_Liste des activités_
[1] Extrayez tel quel le passage du texte sur le mouvement « Voix du Nord », en commençant à « La carte de » et en terminant à « en avril 1941. ».
[2] Rédigez la suite du texte sur le mouvement « Voix du Nord », à partir de sa dernière phrase.

_Extrait du document_
_ _ _

Le mouvement « Voix du Nord » et la commune de Mons-en-Barœul, avril 1941–septembre 1944

Le mouvement « Voix du Nord » et la commune de Mons-en-Barœul, avril 1941–septembre 1944

La carte de membre actif du mouvement d’Henri Prévost. Il deviendra le chef du Groupe de Mons après l’arrestation de sa fondatrice, Jeanne Parmentier.

À la fin du mois de mai 1940, les troupes d’Hitler déferlent sur la France. Ils vont la conquérir en quelques jours avec une facilité et déconcertante. Le nouveau gouvernement français du Maréchal Pétain décide de se soumettre. Il va falloir attendre de longs mois pour que la Résistance ne commence à s’organiser. Le premier exemplaire du journal la Voix du Nord va être imprimé en avril 1941.

_ _ _

Entrées de données enregistrées:

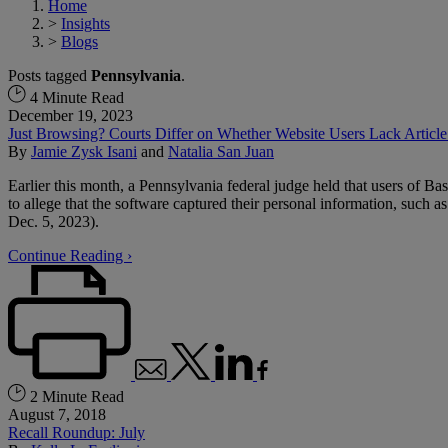
Home
>
Insights
>
Blogs
Posts tagged
Pennsylvania
.
4 Minute Read
December 19, 2023
Just Browsing? Courts Differ on Whether Website Users Lack Article 
By
Jamie Zysk Isani
and
Natalia San Juan
Earlier this month, a Pennsylvania federal judge held that users of Bas
to allege that the software captured their personal information, such a
Dec. 5, 2023).
Continue Reading ›
2 Minute Read
August 7, 2018
Recall Roundup: July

_ _ _

_Réponses fournies_
[1]
La carte de membre actif du mouvement d’Henri Prévost. Il deviendra le chef du Groupe de Mons après l’arrestation de sa fondatrice, Jeanne Parmentier.

À la fin du mois de mai 1940, les troupes d’Hitler déferlent sur la France. Ils vont la conquérir en quelques jours avec une facilité et déconcertante. Le nouveau gouvernement français du Maréchal Pétain décide de se soumettre. Il va falloir attendre de longs mois pour que la Résistance ne commence à s’organiser. Le premier exemplaire du journal la Voix du Nord va être imprimé en avril 1941.

[2]
Les mois de mai et juin 1940 sont, pour la France, le moment d’un véritable écroulement. On désigne souvent cette période comme celle de « la Débâcle ». Les armées françaises sont défaites, la population en exode sur les routes, exposée aux tirs des avions de chasse allemands. Le 16 juin 1940, un nouveau chef du gouvernement français, le maréchal Philippe Pétain est nommé. Il partage la philosophie et les valeurs de l’Occupant et décide de collaborer avec le Reich d’Adolf Hitler. Quelques voix s’élèvent pour défendre les valeurs nationales, dont la plus retentissante sera celle, deux jours plus tard, du général de Gaulle, qui, depuis Londres, appelle les Français à résister. Mais, sur le territoire national, en ce milieu de l’année 1940, c’est surtout la sidération qui domine.

Près de deux millions de prisonniers français se trouvent enfermés dans des camps allemands. La moitié nord du pays est occupée. Il va falloir plusieurs mois pour qu’un début de résistance s’organise. On date généralement L’acte de naissance du mouvement Voix du Nord, au mois d’avril 1941 – le premier du mois, dit-on – avec la parution du premier numéro du journal clandestin éponyme. Il s’agit d’une production modeste : cinq feuillets dactylographiés, tirés à moins d’une centaine d’exemplaires à l’aide d’une antique Ronéo, imprimant à l’aide de stencils, avec, inscrit sur la Une, « La Voix du Nord, Organe de la résistance de la Flandre française, lisez – recopiez – diffusez ». Il s’agit pour l’instant d’une action presque symbolique, mais qui est le début d’une grande aventure de la Résistance du nord de la France.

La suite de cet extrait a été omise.